Archive for May, 2005

Comedogenic reactions

Thursday, May 12th, 2005

It is a flare of social fire that riots across the otherwise dull expanse of my recent weekends, bringing with it highs, lows and intruding side effects.

Late nights and early mornings leave their evidence in the crop of Vesuvian abscess breaching the surface of my epidermis. Face, shoulders arms and back; no expanse of soft skin is impervious to these horrendous little devils.

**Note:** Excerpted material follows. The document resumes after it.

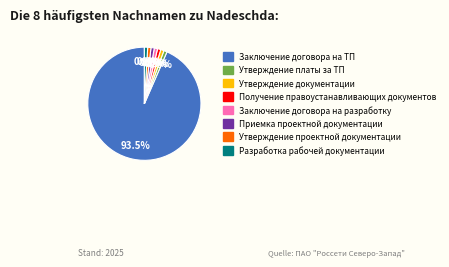

What is the largest slice in the pie chart?

Заключение договора на ТП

Taunting me to touch them and squeeze them, to bring forth the torrent of ghastly white pus, and supplant them with the gaping maw of red and sore cavities, condemned to leak the bloody saliva of my lymph system until nature has them sealed.

What is the purpose of this vile bodily reaction? It is beyond my cognition.

Vesuvius for Bubinda

Bitter tongue

Wednesday, May 11th, 2005

It came this night, though I had seemed so fine and happy. Then suddenly the poisonous little wretch released from his binds and bounced around inside my head, spreading the hate and anger that comes from nowhere.

A vindictive little attack, a broken friend, the simulacrum of remorse (its true effigy would come later) and no reason.

I can feel him still, a phantom, lingering just beyond my field of view, his dark eyes and seething hate soiling the pages of my mind. I am concerned that one day he will stand where I stand, sit where I sit and greet the people I want to call my friends.

I am sorry, I truly am, you are granted concise sincerity from now on, it is a promise.